Paul is having some real vivid full 3-D interactive hallucinations. He's running along a rocky beach, over sand dunes, having a psychedelic love scene, or being offered a drink by a kindly dwarf. He sees his ex-wife sometimes and often a girl, Glenn,  he met at the drug house. He comes in and out of these visions and during the out parts is where the movie actually captures some realism. Paul seems almost childlike in his wonder of the world, and also realistically John seems a bit amused by his tripping friend. Sadly those parts are few and far between, but I suppose its for the best. Having had to listen to someone on acid babble for hours, I can attest it wouldn't make a good film.

Of course, Paul's trip is not all moonbeams and rainbows and soon he hits a bad part of his trip where horse riders looking like dollar store Ringwraiths chase him into a haunted house where he discovers his body hung up inside and also seems to be burnt alive. Yeah, doesn't make much sense, but I suppose that's the point of it though. It goes on like that for ages with Dennis Hopper showing up in Paul's hallucination to judge his life and to also show Paul pictures of everyday things which Paul says makes him feel like "everything is familiar, but I feel separate." Of all the statements in the film, this one to me seems the most accurate about the depersonalizing effects of LSD.

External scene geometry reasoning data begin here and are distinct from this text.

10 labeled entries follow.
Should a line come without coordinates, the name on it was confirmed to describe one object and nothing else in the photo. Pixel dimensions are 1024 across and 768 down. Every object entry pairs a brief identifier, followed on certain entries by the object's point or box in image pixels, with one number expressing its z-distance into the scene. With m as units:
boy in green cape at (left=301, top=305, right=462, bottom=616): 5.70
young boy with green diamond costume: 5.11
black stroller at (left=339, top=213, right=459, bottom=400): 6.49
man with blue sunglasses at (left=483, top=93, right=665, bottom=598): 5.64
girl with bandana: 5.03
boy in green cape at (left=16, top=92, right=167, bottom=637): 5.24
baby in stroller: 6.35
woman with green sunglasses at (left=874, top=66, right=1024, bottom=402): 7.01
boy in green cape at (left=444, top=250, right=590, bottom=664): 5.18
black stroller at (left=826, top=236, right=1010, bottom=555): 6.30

The film drags on with Paul getting more paranoid to the point where he thinks that John has been killed and leaves the house. He wanders all over town meeting a little girl, a lady in a laundrette, and ending up in a hippy bar. From there he goes and seeks out Max who doesn't want him there since Paul thinks that the cops are after him. Soon after it ends up in a denouement that doesn't really sum anything up or provide resolution to the story.

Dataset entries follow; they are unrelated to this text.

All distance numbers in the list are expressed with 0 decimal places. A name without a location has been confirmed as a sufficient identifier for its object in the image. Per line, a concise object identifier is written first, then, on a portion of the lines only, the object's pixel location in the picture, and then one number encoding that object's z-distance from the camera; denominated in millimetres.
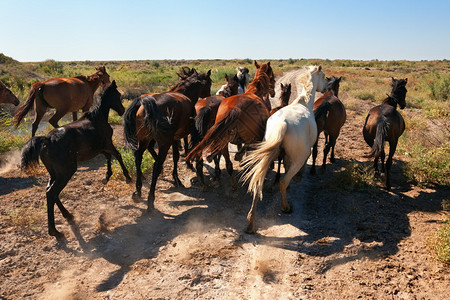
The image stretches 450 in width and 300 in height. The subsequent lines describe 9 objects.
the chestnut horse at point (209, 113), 5754
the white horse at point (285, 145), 4492
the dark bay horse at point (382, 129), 5840
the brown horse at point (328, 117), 6566
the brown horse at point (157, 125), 5047
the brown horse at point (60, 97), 8456
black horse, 4344
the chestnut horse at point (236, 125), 4910
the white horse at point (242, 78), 8604
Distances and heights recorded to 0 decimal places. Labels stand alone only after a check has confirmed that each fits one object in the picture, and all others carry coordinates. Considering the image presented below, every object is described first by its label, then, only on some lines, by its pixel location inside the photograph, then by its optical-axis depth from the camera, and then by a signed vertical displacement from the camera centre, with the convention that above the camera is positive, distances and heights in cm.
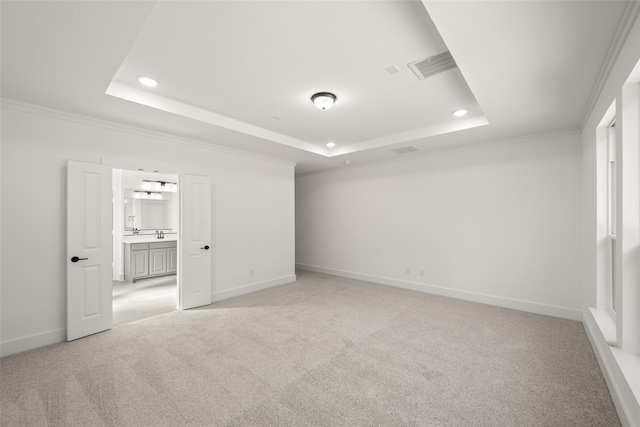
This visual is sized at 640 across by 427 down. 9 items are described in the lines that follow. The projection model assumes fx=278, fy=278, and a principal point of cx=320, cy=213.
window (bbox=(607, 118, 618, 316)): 286 +3
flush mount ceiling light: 312 +131
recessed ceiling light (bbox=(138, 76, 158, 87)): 279 +139
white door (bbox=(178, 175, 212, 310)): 430 -43
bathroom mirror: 641 +3
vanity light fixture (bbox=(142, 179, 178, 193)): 668 +76
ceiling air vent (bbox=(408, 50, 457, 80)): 243 +138
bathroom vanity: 597 -97
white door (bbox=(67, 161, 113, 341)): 327 -40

I had looked forward for years to watch this one, and perhaps my expectations were too high. Some of the psychedelic footage was fun to look at, but there was so much of it that be became very boring. The script for the film was written by Jack Nicholson and of course in 1969 Jack, Dennis, and Peter would team up again for much better results in Easy Rider. It's an interesting drug movie in that, at the time, I don't know how many were made that didn't show drugs in a negative light (i.e. Reefer Madness). Tripping acid has been something I have seen many times in movies, and it's never able to be captured with any kind of accuracy. If you want to see a fairly interesting try, then give it a shot. It's not a bad flick, not groovy, not a bummer, just alright, man.